A pro-electoral college organization called Save our States spent $60,000 to support CPAC, and is sponsoring multiple events to defend the electoral college. The group’s executive director Trent England is also on a panel called “‘Every Vote Counts,’ Especially When the Counts Are Rigged.” 

Another $28,000 each comes from CPAC’s “supporting sponsors,” which include Turning Point USA and 2ndVote, a conservative watchdog group tracking corporations that support liberal causes. For $7,000 “participating sponsors” get perks including brand recognition throughout the conference, a booth and a marketing email sent to CPAC 2020 attendees. Participating sponsors at the 2020 CPAC include an organization that markets Trump-themed paraphernalia called The Trump Towel and AdDank, an online influencer advertising service. 

Conservative media group Project Veritas, which secretly records journalists and publishes their candid comments, is another “participating sponsor” this year. The group was accused of running a sting operation in November 2017 in which it falsely accused Alabama Senate candidate Roy Moore of statutory rape in an attempt to discredit the Washington Post. 

The organization reported bringing in close to $8.7 million in 2018 in its 990 forms to the IRS. Founder James O’Keefe, who reported an income of more than $387,000, is slated to give a short talk at CPAC on Friday afternoon and do a book signing on Saturday.  

Freedom of Speech in America is the only sponsor at the supporting level that does not include a link to its website on CPAC’s online sponsor list but speakers at the group’s panel include Austrian native Elisabeth Sabadtisch-Wolff, who is known for anti-Muslim activism, and British national Katie Hopkins, who has been criticized for racist comments. The panel also includes Claire Lopez of The Center for Security Policy, a “designated hate group” according to the Southern Poverty Law Center and a longtime sponsor of CPAC that shelled out $12,000 for recognition during the 2020 conference. 

Other groups and firms shelling out $12,000 as contributing sponsors of CPAC 2020 include Selective Search, a high-end matchmaking service that applies “executive recruitment methodologies to achieve an industry-high 87% success rate in helping sophisticated individuals find long-term relationships,” and a firm called Forthright Strategy.

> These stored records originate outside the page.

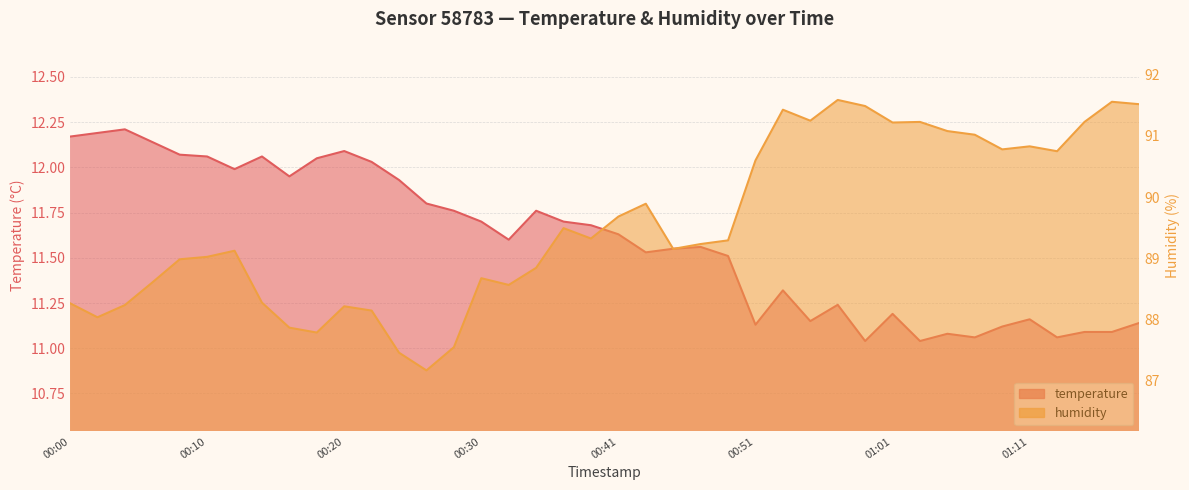

At 00:08, list the series in order from largest to smallest.

humidity, temperature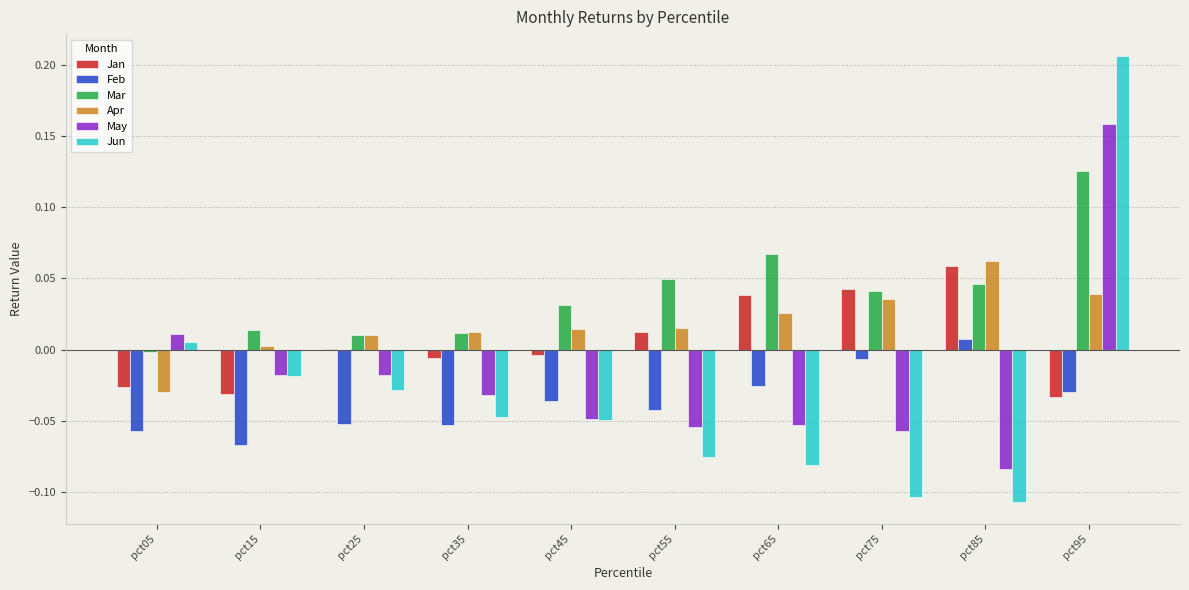

Does the chart contain stacked bars?

No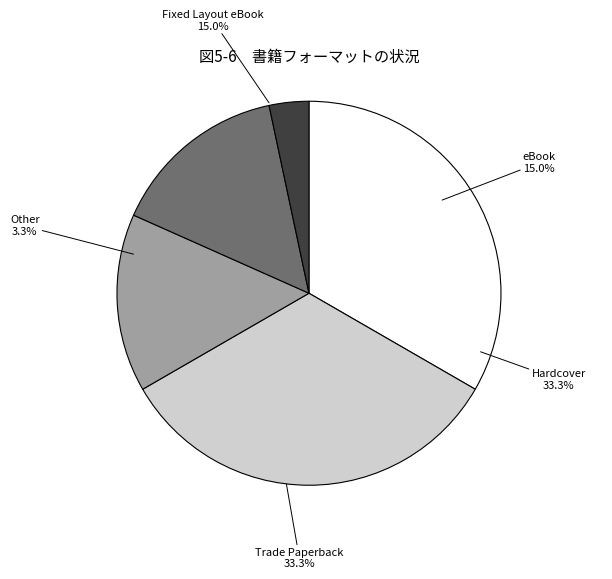

Is it true that Fixed Layout eBook is 15% of the pie?

True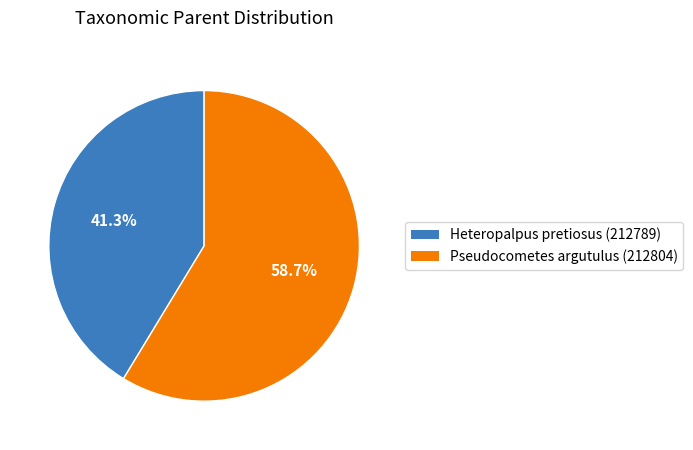

The Pseudocometes argutulus (212804) slice represents 44% of the pie. True or false?

False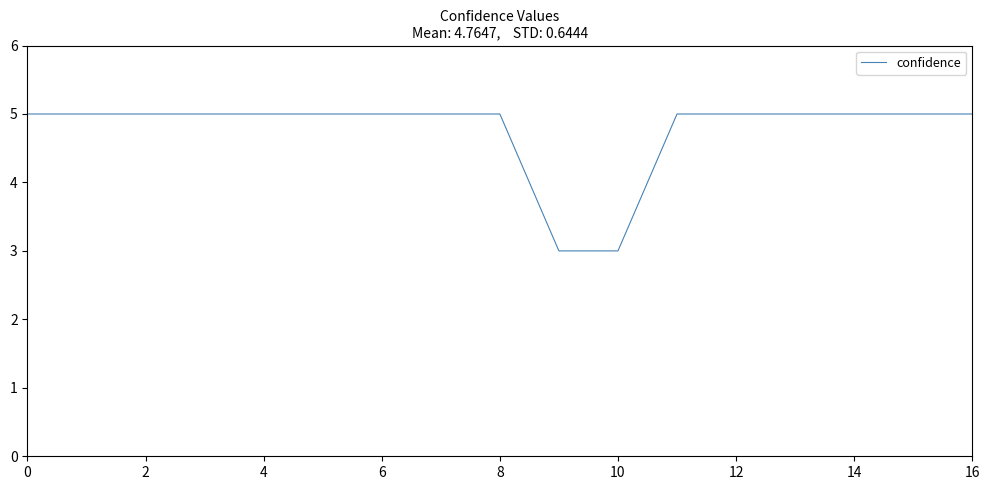

Does the chart display data point markers on the line(s)?

No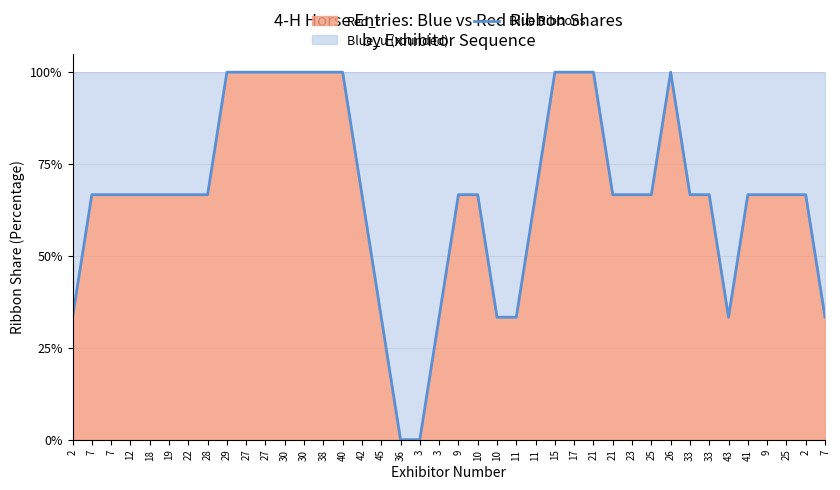

Is it true that the value at 11 is 0.7?

True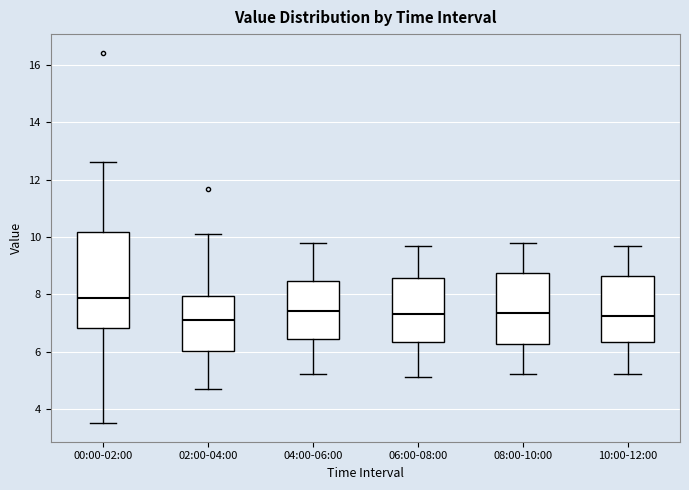

Which box is the tallest, from its lower edge to its upper edge?

00:00-02:00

An investigation by OpenSecrets found that Forthright Strategy lists the same address as so-called scam PACs that collect millions of dollars but contribute significantly less to candidates. In the 2018 election cycle, the firm made close to $1.4 million. Several of the firm’s top clients such as VIGOP, Supporting Electing American Leaders and Special Operations for America list the same DC address as the firm. 

This isn’t the first time CPAC featured obscure groups that pay big money to sponsor the conference. Last year, a little known company called Dragging Canoe – Pigeon Forge was one of CPAC’s $250,000 platinum sponsors despite having no website and little paper trail. The company said it would open an amusement park this year, but there is still no website, location or status of the venue’s opening.